● **Aim of the exercise**:
A verbatim copy of the data below is the required output.
(Data for this task Opens)
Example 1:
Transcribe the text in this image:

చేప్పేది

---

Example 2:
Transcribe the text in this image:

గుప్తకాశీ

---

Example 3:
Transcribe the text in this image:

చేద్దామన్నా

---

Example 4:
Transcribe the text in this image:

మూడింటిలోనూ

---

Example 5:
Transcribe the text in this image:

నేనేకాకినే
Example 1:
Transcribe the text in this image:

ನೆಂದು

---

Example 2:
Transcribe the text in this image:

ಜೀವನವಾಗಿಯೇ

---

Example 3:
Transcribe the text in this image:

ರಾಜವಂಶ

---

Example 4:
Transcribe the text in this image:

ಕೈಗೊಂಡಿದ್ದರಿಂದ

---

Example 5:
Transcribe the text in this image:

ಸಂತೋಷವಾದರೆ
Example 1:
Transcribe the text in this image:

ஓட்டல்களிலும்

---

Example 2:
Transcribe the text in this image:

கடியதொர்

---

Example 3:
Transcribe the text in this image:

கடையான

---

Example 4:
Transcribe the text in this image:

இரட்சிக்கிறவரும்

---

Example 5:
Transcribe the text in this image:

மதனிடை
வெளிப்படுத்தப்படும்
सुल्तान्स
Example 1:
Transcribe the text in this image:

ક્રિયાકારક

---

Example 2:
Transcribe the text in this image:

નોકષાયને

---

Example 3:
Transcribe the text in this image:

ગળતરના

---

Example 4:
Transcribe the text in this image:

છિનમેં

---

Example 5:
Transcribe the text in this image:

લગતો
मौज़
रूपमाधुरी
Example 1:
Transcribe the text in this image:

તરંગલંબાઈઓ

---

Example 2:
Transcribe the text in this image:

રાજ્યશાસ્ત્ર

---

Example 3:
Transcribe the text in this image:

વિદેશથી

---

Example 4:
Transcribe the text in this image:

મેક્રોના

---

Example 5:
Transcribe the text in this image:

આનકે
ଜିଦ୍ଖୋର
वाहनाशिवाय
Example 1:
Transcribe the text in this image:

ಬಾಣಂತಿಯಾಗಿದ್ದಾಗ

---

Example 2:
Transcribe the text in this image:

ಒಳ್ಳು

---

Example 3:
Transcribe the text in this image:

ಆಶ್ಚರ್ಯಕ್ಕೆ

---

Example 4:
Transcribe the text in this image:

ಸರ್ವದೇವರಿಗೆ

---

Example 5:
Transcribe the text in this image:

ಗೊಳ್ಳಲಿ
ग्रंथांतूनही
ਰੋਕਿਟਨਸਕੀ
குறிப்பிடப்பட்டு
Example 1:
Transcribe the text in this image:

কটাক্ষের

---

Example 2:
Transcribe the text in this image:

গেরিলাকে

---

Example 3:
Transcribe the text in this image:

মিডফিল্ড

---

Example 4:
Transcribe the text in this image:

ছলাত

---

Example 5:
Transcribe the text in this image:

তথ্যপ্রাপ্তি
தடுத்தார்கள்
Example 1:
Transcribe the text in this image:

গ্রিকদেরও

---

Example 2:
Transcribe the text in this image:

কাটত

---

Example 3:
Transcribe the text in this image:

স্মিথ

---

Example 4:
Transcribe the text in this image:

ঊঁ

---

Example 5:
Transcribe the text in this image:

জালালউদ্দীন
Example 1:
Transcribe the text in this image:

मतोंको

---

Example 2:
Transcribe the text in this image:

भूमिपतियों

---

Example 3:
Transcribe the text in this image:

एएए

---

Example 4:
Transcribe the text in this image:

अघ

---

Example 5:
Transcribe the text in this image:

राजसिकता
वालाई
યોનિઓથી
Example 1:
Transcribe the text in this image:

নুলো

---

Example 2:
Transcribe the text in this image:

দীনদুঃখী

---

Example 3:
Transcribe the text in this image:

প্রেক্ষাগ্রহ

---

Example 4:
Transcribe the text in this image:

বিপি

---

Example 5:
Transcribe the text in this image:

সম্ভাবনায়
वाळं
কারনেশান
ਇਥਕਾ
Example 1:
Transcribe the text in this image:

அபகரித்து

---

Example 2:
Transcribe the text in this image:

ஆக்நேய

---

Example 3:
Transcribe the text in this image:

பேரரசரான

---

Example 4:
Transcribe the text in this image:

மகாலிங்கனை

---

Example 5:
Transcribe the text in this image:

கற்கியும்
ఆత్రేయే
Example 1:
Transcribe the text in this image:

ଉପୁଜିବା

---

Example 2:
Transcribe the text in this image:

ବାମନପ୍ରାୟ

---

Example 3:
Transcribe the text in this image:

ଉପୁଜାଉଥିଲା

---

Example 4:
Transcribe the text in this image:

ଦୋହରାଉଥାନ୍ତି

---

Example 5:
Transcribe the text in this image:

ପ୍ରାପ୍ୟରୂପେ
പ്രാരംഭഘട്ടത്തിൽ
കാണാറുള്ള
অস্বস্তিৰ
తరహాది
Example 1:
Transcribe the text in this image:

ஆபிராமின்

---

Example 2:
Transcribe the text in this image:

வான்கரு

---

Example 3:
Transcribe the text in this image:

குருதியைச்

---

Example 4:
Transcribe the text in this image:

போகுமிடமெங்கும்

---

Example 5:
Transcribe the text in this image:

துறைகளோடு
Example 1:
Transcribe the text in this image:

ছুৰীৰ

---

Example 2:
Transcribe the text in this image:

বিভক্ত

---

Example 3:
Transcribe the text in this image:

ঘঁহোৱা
(Data for this task Closes)
● **Response to this task**:
Example 1:
Transcribe the text in this image:

చేప్పేది

---

Example 2:
Transcribe the text in this image:

గుప్తకాశీ

---

Example 3:
Transcribe the text in this image:

చేద్దామన్నా

---

Example 4:
Transcribe the text in this image:

మూడింటిలోనూ

---

Example 5:
Transcribe the text in this image:

నేనేకాకినే
Example 1:
Transcribe the text in this image:

ನೆಂದು

---

Example 2:
Transcribe the text in this image:

ಜೀವನವಾಗಿಯೇ

---

Example 3:
Transcribe the text in this image:

ರಾಜವಂಶ

---

Example 4:
Transcribe the text in this image:

ಕೈಗೊಂಡಿದ್ದರಿಂದ

---

Example 5:
Transcribe the text in this image:

ಸಂತೋಷವಾದರೆ
Example 1:
Transcribe the text in this image:

ஓட்டல்களிலும்

---

Example 2:
Transcribe the text in this image:

கடியதொர்

---

Example 3:
Transcribe the text in this image:

கடையான

---

Example 4:
Transcribe the text in this image:

இரட்சிக்கிறவரும்

---

Example 5:
Transcribe the text in this image:

மதனிடை
வெளிப்படுத்தப்படும்
सुल्तान्स
Example 1:
Transcribe the text in this image:

ક્રિયાકારક

---

Example 2:
Transcribe the text in this image:

નોકષાયને

---

Example 3:
Transcribe the text in this image:

ગળતરના

---

Example 4:
Transcribe the text in this image:

છિનમેં

---

Example 5:
Transcribe the text in this image:

લગતો
मौज़
रूपमाधुरी
Example 1:
Transcribe the text in this image:

તરંગલંબાઈઓ

---

Example 2:
Transcribe the text in this image:

રાજ્યશાસ્ત્ર

---

Example 3:
Transcribe the text in this image:

વિદેશથી

---

Example 4:
Transcribe the text in this image:

મેક્રોના

---

Example 5:
Transcribe the text in this image:

આનકે
ଜିଦ୍ଖୋର
वाहनाशिवाय
Example 1:
Transcribe the text in this image:

ಬಾಣಂತಿಯಾಗಿದ್ದಾಗ

---

Example 2:
Transcribe the text in this image:

ಒಳ್ಳು

---

Example 3:
Transcribe the text in this image:

ಆಶ್ಚರ್ಯಕ್ಕೆ

---

Example 4:
Transcribe the text in this image:

ಸರ್ವದೇವರಿಗೆ

---

Example 5:
Transcribe the text in this image:

ಗೊಳ್ಳಲಿ
ग्रंथांतूनही
ਰੋਕਿਟਨਸਕੀ
குறிப்பிடப்பட்டு
Example 1:
Transcribe the text in this image:

কটাক্ষের

---

Example 2:
Transcribe the text in this image:

গেরিলাকে

---

Example 3:
Transcribe the text in this image:

মিডফিল্ড

---

Example 4:
Transcribe the text in this image:

ছলাত

---

Example 5:
Transcribe the text in this image:

তথ্যপ্রাপ্তি
தடுத்தார்கள்
Example 1:
Transcribe the text in this image:

গ্রিকদেরও

---

Example 2:
Transcribe the text in this image:

কাটত

---

Example 3:
Transcribe the text in this image:

স্মিথ

---

Example 4:
Transcribe the text in this image:

ঊঁ

---

Example 5:
Transcribe the text in this image:

জালালউদ্দীন
Example 1:
Transcribe the text in this image:

मतोंको

---

Example 2:
Transcribe the text in this image:

भूमिपतियों

---

Example 3:
Transcribe the text in this image:

एएए

---

Example 4:
Transcribe the text in this image:

अघ

---

Example 5:
Transcribe the text in this image:

राजसिकता
वालाई
યોનિઓથી
Example 1:
Transcribe the text in this image:

নুলো

---

Example 2:
Transcribe the text in this image:

দীনদুঃখী

---

Example 3:
Transcribe the text in this image:

প্রেক্ষাগ্রহ

---

Example 4:
Transcribe the text in this image:

বিপি

---

Example 5:
Transcribe the text in this image:

সম্ভাবনায়
वाळं
কারনেশান
ਇਥਕਾ
Example 1:
Transcribe the text in this image:

அபகரித்து

---

Example 2:
Transcribe the text in this image:

ஆக்நேய

---

Example 3:
Transcribe the text in this image:

பேரரசரான

---

Example 4:
Transcribe the text in this image:

மகாலிங்கனை

---

Example 5:
Transcribe the text in this image:

கற்கியும்
ఆత్రేయే
Example 1:
Transcribe the text in this image:

ଉପୁଜିବା

---

Example 2:
Transcribe the text in this image:

ବାମନପ୍ରାୟ

---

Example 3:
Transcribe the text in this image:

ଉପୁଜାଉଥିଲା

---

Example 4:
Transcribe the text in this image:

ଦୋହରାଉଥାନ୍ତି

---

Example 5:
Transcribe the text in this image:

ପ୍ରାପ୍ୟରୂପେ
പ്രാരംഭഘട്ടത്തിൽ
കാണാറുള്ള
অস্বস্তিৰ
తరహాది
Example 1:
Transcribe the text in this image:

ஆபிராமின்

---

Example 2:
Transcribe the text in this image:

வான்கரு

---

Example 3:
Transcribe the text in this image:

குருதியைச்

---

Example 4:
Transcribe the text in this image:

போகுமிடமெங்கும்

---

Example 5:
Transcribe the text in this image:

துறைகளோடு
Example 1:
Transcribe the text in this image:

ছুৰীৰ

---

Example 2:
Transcribe the text in this image:

বিভক্ত

---

Example 3:
Transcribe the text in this image:

ঘঁহোৱা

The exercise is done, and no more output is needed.